Because the answer is: almost none of it.

FOREIGN DONORS TO CANADIAN CHARITIES

According to the widely respected Canadian charity lawyer and tax expert Mark Blumberg, the Canadian Revenue Agency reports that 2010 revenues to the Canadian conservation movement from all foreign sources totaled just over $48.5 million in 2010.

At most, only about 1.5 per cent of that ominous multi-billion dollar CGBD budget slipped across the border into Canada. Pretty much all of it went somewhere else.

And you would be forgiven for thinking that the supposedly infamous Tides Canada was the recipient of most of those millions from the U.S. Oops, wrong again. Roughly 70 per cent of the total went to Ducks Unlimited, leaving $15 million donated from worldwide sources to organizations like Tides Canada, the Nature Conservancy, World Wildlife Federation and all the others.

The David Suzuki Foundation, cited repeatedly by Krause for its supposedly suspicious foreign influence, received a mere $553,560 from foreign sources in 2010.

To give perspective, in 2010 alone, foreign donors contributed a total of $831 million to Canadian charitable institutions, and conservation organizations received about six per cent of it. Tides Canada, the subject of such intense scrutiny from Krause, received less than one per cent of all foreign grants, and distributed grants not only to the conservation sector, but also to service organizations like the Stephen Lewis Foundation, the Ottawa Food Bank, the Toronto YWCA, Pen Canada, and a host of other highly respected institutions.

It goes on. Over the last 15 years or so, according to Krause, U.S. foundations have donated some $425 million to Canadian conservation groups.

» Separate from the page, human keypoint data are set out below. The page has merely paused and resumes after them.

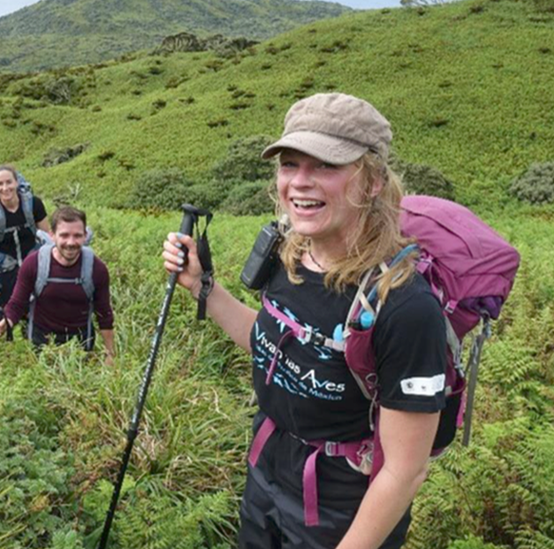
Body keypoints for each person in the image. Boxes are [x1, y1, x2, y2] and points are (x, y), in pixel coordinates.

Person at [162, 93, 447, 548]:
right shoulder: (290, 252)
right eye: (289, 164)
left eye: (325, 166)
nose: (299, 182)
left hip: (344, 503)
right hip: (268, 468)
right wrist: (202, 287)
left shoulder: (406, 307)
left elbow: (404, 470)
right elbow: (271, 341)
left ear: (371, 181)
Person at [0, 206, 115, 361]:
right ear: (52, 235)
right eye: (64, 235)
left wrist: (110, 354)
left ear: (85, 236)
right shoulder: (34, 263)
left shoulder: (97, 269)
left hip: (80, 344)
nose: (71, 242)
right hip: (40, 340)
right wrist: (3, 324)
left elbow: (104, 313)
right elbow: (17, 304)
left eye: (77, 236)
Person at [0, 164, 52, 307]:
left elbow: (47, 237)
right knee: (5, 313)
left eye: (9, 182)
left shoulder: (34, 204)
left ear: (16, 182)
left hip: (33, 262)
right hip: (5, 267)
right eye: (0, 184)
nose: (5, 188)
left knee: (41, 307)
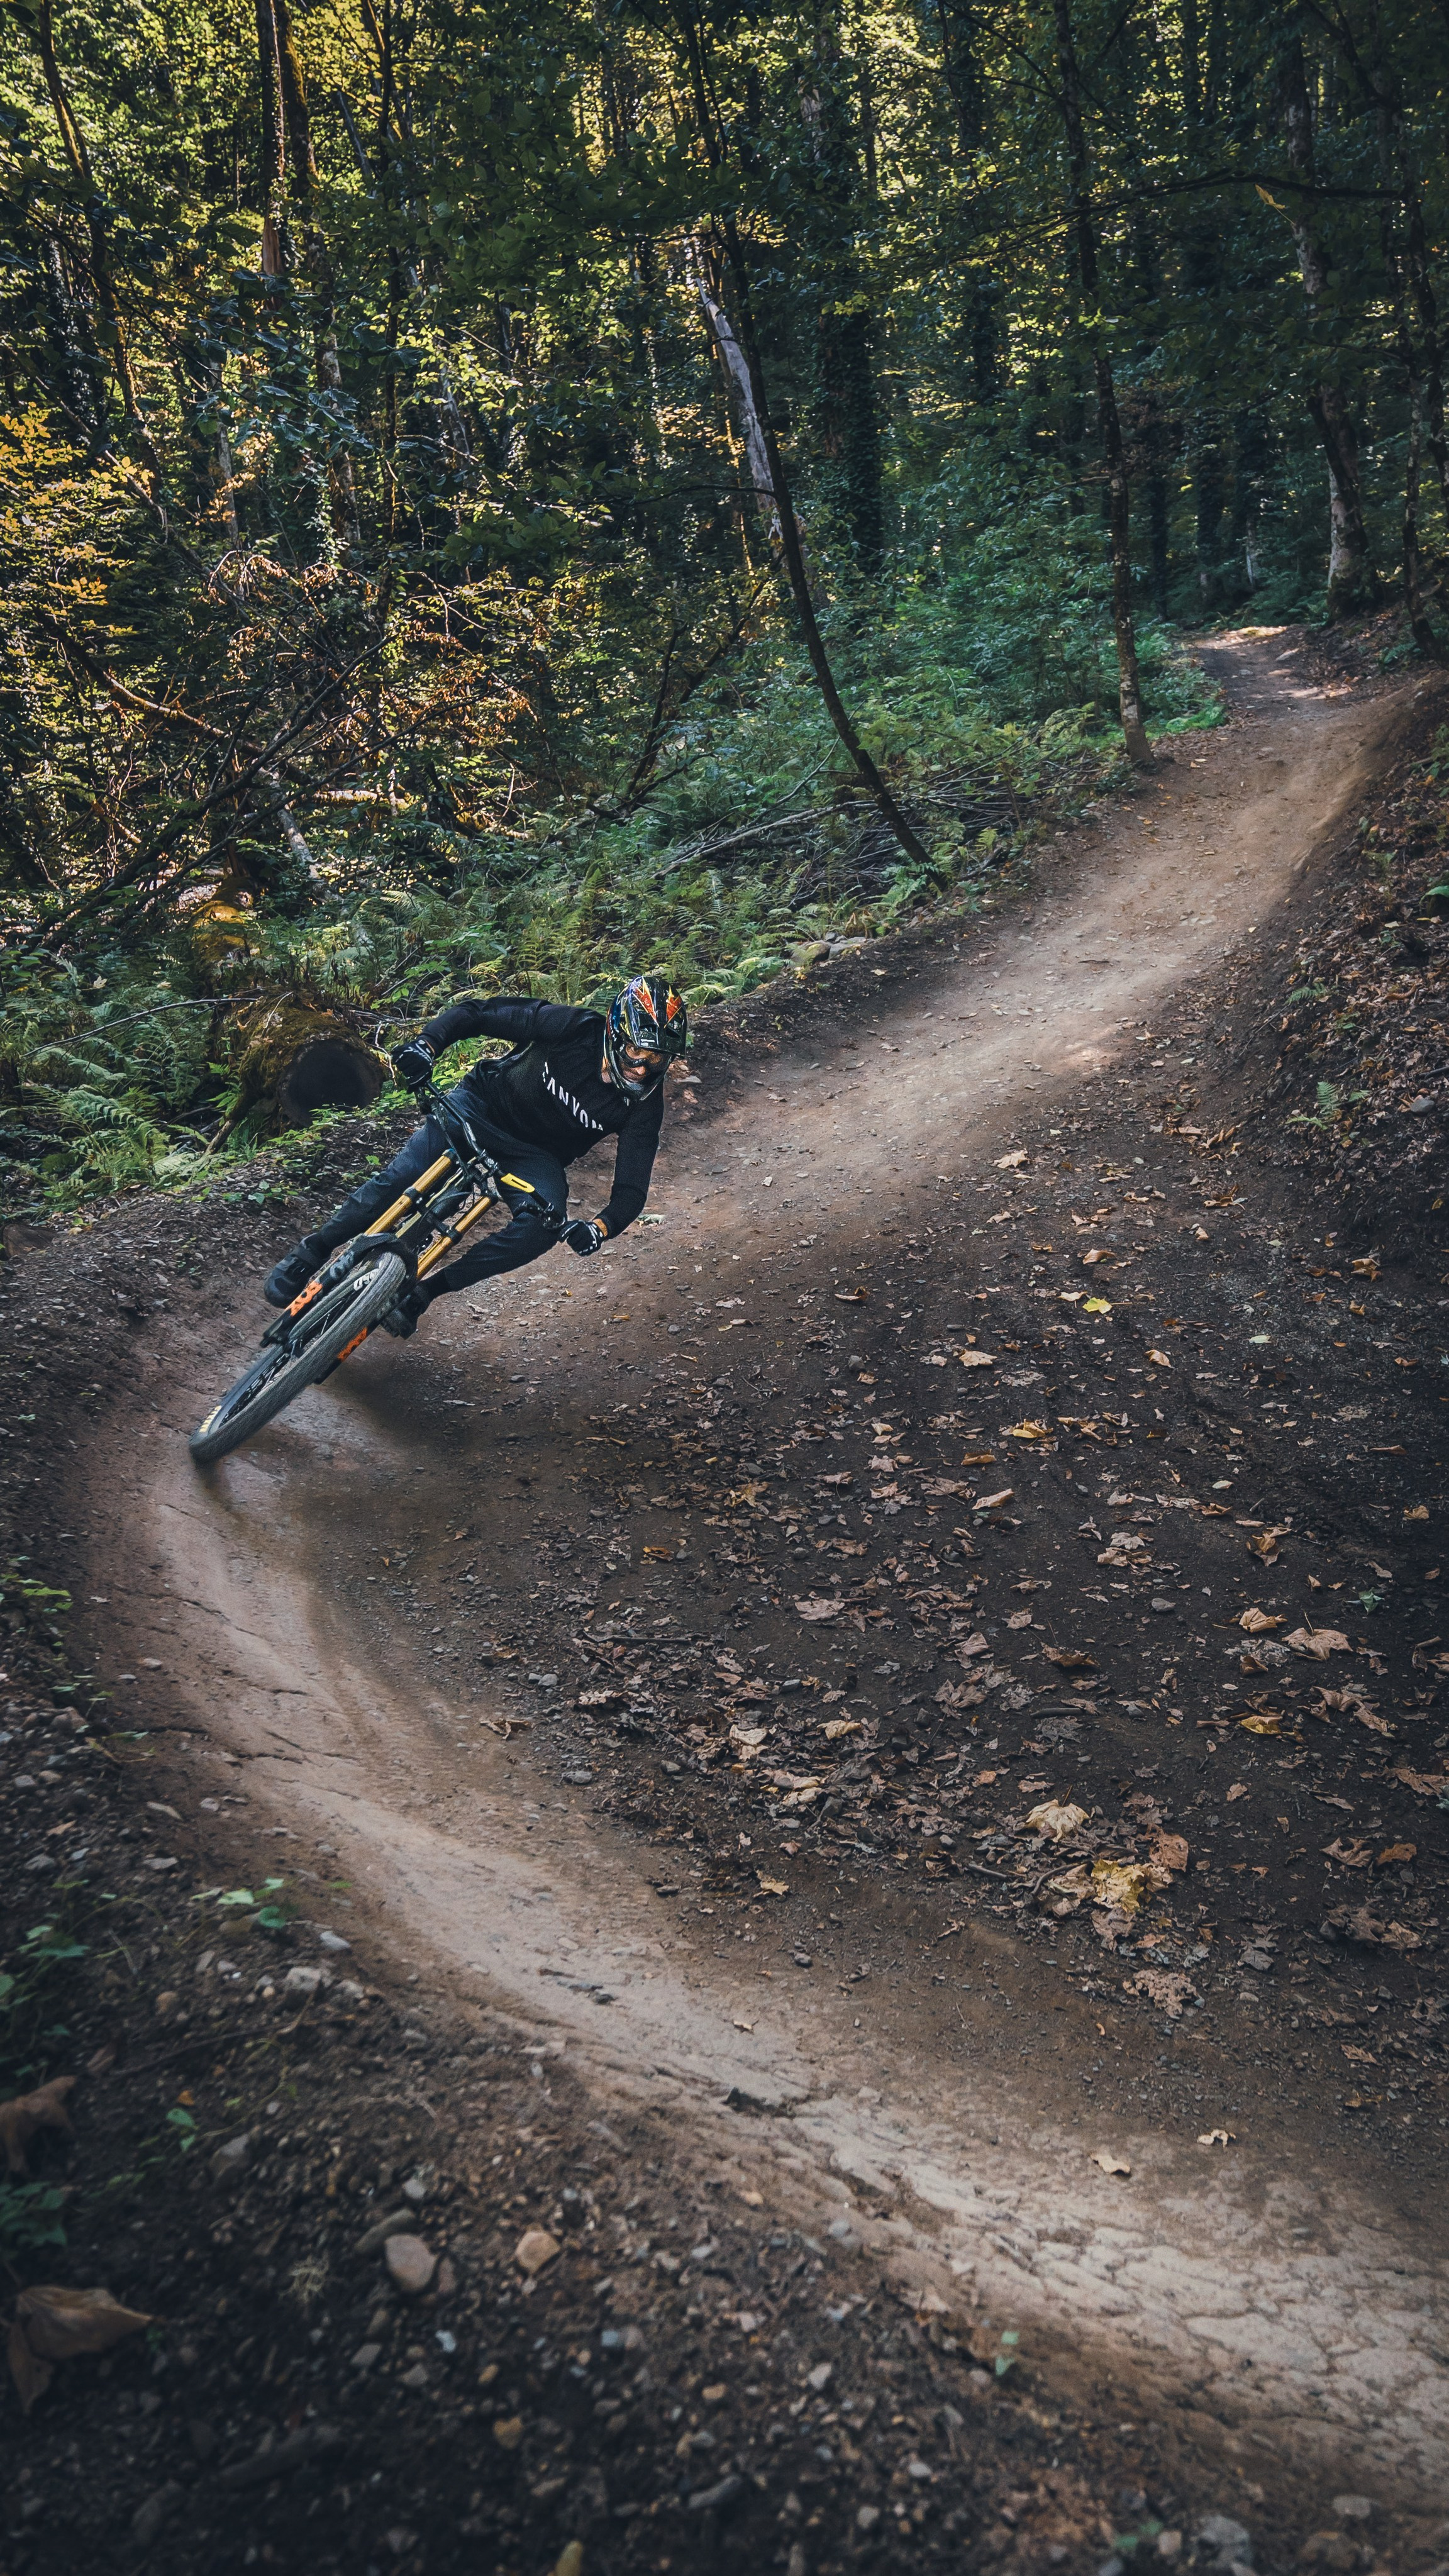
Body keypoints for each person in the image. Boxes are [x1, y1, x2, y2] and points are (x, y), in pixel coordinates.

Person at [262, 975, 687, 1333]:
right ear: (616, 1033)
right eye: (638, 1052)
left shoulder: (644, 1106)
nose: (644, 1068)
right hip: (479, 1106)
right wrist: (426, 1047)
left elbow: (631, 1191)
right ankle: (314, 1250)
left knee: (540, 1227)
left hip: (533, 1157)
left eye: (658, 1059)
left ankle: (424, 1293)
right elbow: (478, 1013)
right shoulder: (575, 1029)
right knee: (399, 1179)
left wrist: (599, 1228)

While it's true that the two land conservation projects she mentions are the main beneficiary, these were not imposed on an unwilling Canada by American environmentalists. The Harper government actively championed both of them, and actively sought millions and millions in donations from the American conservationists that Krause now vilifies.

None of this was secret, just conveniently forgotten.

'POLITICALLY USEFUL'

John Baird, then the environment minister, triumphantly announced the Canadian government's financial partnership in the GBR with American environmental foundations at a press conference in 2008. Immediately following the 2008 federal election, Baird accepted a Boreal Award for his "far-reaching vision, diligent work, and collaborative initiatives to protect land within Canada's Boreal Forest."

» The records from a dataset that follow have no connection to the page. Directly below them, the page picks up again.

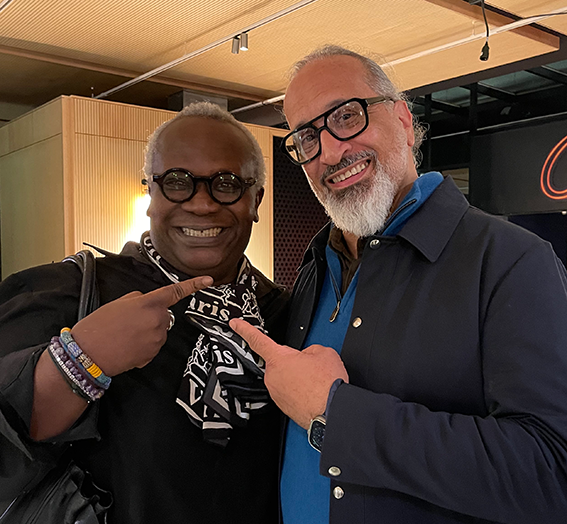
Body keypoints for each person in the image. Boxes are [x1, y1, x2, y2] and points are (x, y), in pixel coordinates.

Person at [230, 45, 567, 524]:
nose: (330, 152)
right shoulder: (316, 269)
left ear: (405, 121)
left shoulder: (510, 261)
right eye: (306, 137)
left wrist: (334, 416)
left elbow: (551, 472)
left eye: (347, 116)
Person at [0, 102, 288, 523]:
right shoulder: (70, 293)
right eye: (177, 182)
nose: (202, 204)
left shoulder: (286, 314)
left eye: (226, 184)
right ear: (150, 193)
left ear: (255, 199)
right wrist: (80, 359)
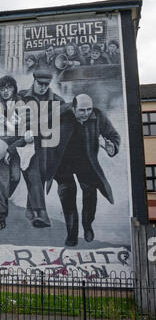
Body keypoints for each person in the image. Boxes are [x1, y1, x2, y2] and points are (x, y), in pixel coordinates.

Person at [46, 94, 120, 247]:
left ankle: (87, 226)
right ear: (73, 109)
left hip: (86, 162)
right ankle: (72, 234)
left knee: (90, 193)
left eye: (89, 109)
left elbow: (113, 135)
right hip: (63, 163)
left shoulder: (97, 116)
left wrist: (111, 147)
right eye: (81, 110)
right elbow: (41, 132)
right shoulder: (59, 115)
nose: (86, 113)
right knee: (67, 195)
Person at [19, 69, 65, 228]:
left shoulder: (57, 101)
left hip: (47, 148)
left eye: (47, 84)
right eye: (40, 84)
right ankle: (40, 213)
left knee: (38, 177)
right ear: (34, 81)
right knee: (33, 176)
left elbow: (66, 122)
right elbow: (10, 117)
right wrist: (23, 132)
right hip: (26, 146)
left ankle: (33, 211)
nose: (44, 87)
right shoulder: (22, 97)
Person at [0, 75, 31, 230]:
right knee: (1, 179)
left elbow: (25, 128)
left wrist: (12, 149)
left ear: (14, 89)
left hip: (16, 146)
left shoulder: (20, 102)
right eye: (2, 88)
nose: (5, 91)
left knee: (15, 177)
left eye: (9, 88)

In his acceptance speech, Baird expressed great pride in the Harper government's achievement, saying:

"Canada's government has demonstrated its commitment to the Boreal Forest and Canada's North. In protecting over 30 million acres of our pristine Canadian wilderness, our Government has taken real action to ensure that these lands and their legacy are preserved for generations to come."

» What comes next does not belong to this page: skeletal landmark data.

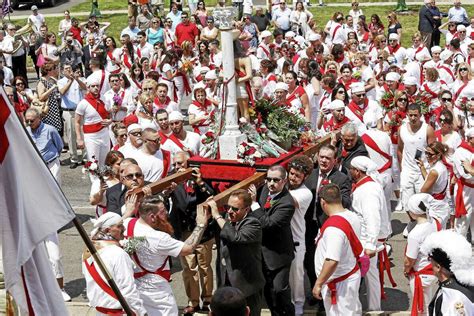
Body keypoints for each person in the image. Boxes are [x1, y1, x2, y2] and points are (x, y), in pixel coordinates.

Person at [123, 196, 210, 315]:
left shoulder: (127, 223)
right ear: (152, 217)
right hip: (157, 295)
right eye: (163, 212)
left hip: (134, 289)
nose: (166, 215)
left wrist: (128, 212)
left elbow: (113, 225)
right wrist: (201, 224)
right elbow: (188, 248)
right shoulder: (158, 238)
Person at [169, 152, 215, 315]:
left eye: (180, 164)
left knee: (204, 266)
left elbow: (212, 196)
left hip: (204, 231)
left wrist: (200, 181)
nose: (177, 168)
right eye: (175, 164)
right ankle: (193, 301)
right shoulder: (172, 179)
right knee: (189, 268)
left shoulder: (201, 177)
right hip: (185, 231)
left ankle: (208, 298)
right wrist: (168, 191)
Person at [304, 144, 352, 296]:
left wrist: (330, 194)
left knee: (326, 262)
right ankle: (315, 290)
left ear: (335, 161)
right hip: (309, 226)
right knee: (310, 262)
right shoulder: (310, 175)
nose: (324, 160)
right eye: (321, 157)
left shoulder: (341, 178)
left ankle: (325, 294)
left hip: (328, 226)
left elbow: (346, 202)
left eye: (328, 158)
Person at [208, 189, 265, 316]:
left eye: (235, 209)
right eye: (228, 207)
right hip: (226, 282)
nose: (229, 212)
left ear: (246, 209)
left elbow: (235, 237)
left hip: (246, 287)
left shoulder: (253, 223)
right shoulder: (226, 220)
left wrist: (217, 215)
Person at [312, 183, 363, 315]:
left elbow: (332, 260)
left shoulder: (334, 230)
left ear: (323, 202)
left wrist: (318, 283)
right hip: (348, 276)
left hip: (340, 284)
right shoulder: (352, 216)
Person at [251, 164, 295, 315]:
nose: (271, 183)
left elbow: (268, 224)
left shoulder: (287, 203)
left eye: (276, 180)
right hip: (262, 252)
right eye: (268, 179)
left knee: (279, 291)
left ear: (284, 181)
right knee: (268, 292)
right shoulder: (265, 190)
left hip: (279, 255)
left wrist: (253, 204)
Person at [83, 212, 147, 315]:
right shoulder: (118, 254)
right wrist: (141, 312)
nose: (124, 229)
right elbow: (128, 289)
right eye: (120, 226)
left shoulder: (89, 250)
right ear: (108, 230)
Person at [349, 156, 391, 311]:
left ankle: (373, 309)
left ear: (358, 172)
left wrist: (370, 244)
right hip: (366, 238)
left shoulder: (368, 190)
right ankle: (374, 308)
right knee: (370, 275)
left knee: (368, 275)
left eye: (352, 169)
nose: (350, 171)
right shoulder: (367, 186)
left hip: (367, 240)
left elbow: (372, 218)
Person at [421, 230, 474, 315]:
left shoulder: (454, 300)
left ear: (438, 267)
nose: (429, 264)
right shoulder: (452, 285)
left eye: (430, 260)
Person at [286, 156, 313, 316]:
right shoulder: (285, 186)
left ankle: (298, 303)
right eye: (291, 173)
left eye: (297, 175)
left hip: (296, 239)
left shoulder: (305, 193)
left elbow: (287, 201)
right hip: (281, 239)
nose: (293, 178)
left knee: (296, 274)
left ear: (305, 177)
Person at [404, 194, 439, 316]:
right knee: (428, 304)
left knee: (422, 310)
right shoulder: (434, 222)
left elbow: (409, 260)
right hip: (433, 270)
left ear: (413, 213)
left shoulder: (415, 234)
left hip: (421, 274)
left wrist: (406, 270)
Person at [398, 103, 436, 213]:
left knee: (422, 203)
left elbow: (433, 151)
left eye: (415, 115)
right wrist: (402, 168)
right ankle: (412, 225)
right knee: (407, 203)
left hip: (422, 172)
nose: (413, 118)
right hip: (407, 172)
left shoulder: (427, 129)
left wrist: (428, 169)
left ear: (420, 115)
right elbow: (400, 149)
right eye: (410, 115)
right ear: (407, 115)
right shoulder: (402, 129)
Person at [75, 75, 112, 167]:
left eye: (97, 86)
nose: (96, 88)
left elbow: (109, 114)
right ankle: (95, 181)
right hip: (91, 137)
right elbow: (77, 122)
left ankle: (104, 180)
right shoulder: (83, 103)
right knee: (93, 163)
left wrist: (110, 121)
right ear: (88, 87)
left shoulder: (104, 98)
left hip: (104, 134)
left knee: (105, 161)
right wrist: (79, 138)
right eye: (93, 86)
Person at [58, 63, 87, 169]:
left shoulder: (79, 79)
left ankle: (85, 157)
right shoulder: (60, 82)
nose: (69, 70)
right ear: (62, 71)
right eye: (66, 69)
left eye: (70, 68)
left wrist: (77, 79)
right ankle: (74, 158)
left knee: (83, 133)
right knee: (71, 136)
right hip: (68, 111)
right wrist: (70, 80)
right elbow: (62, 92)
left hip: (79, 111)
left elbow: (85, 88)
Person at [417, 141, 450, 229]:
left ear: (438, 155)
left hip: (435, 207)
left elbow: (423, 190)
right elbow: (429, 180)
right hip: (441, 204)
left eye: (430, 154)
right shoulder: (441, 166)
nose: (427, 156)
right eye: (426, 153)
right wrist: (422, 167)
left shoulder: (434, 171)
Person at [25, 107, 63, 183]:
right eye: (27, 121)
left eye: (32, 121)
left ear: (39, 119)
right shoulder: (26, 131)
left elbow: (60, 146)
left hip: (51, 164)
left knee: (54, 188)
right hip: (35, 165)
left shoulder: (50, 129)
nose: (29, 123)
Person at [452, 127, 474, 241]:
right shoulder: (461, 152)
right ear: (470, 138)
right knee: (464, 220)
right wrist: (470, 170)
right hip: (466, 189)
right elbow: (467, 175)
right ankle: (460, 244)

Or maybe just so long as it was politically useful.

Suddenly those massive environmental projects -- so vital to the Harper minority government in 2007 and early 2008 -- are terribly inconvenient. Gone from the web is the 2008 Conservative Party election platform, which committed to the preservation of ecologically sensitive lands. And those major American endowments, once so prized by the federal government, are a millstone around its neck.

If there are any deceptive practices going on here, it's the Harper government's disavowal of its own conduct and its pretense that it never met its own partners.

Krause's literary pursuits will come in very handy should the federal government wish to unwind its own contractual commitments to preserve Canada's environment, in order to drive oil pipelines and Arctic drilling projects.

This supposed scandal has been hiding in plain sight for almost a decade, and almost none of the key claims hold up to scrutiny. A veritable cottage industry has grown up promoting one of the most politically convenient conspiracy theories in recent memory.

But the entire thing could be put to bed with just a few hours of homework by journalists endowed with a working Internet connection, a calculator, and Hemingway's indispensable gift: a built-in, shock-proof, um, "nonsense" detector.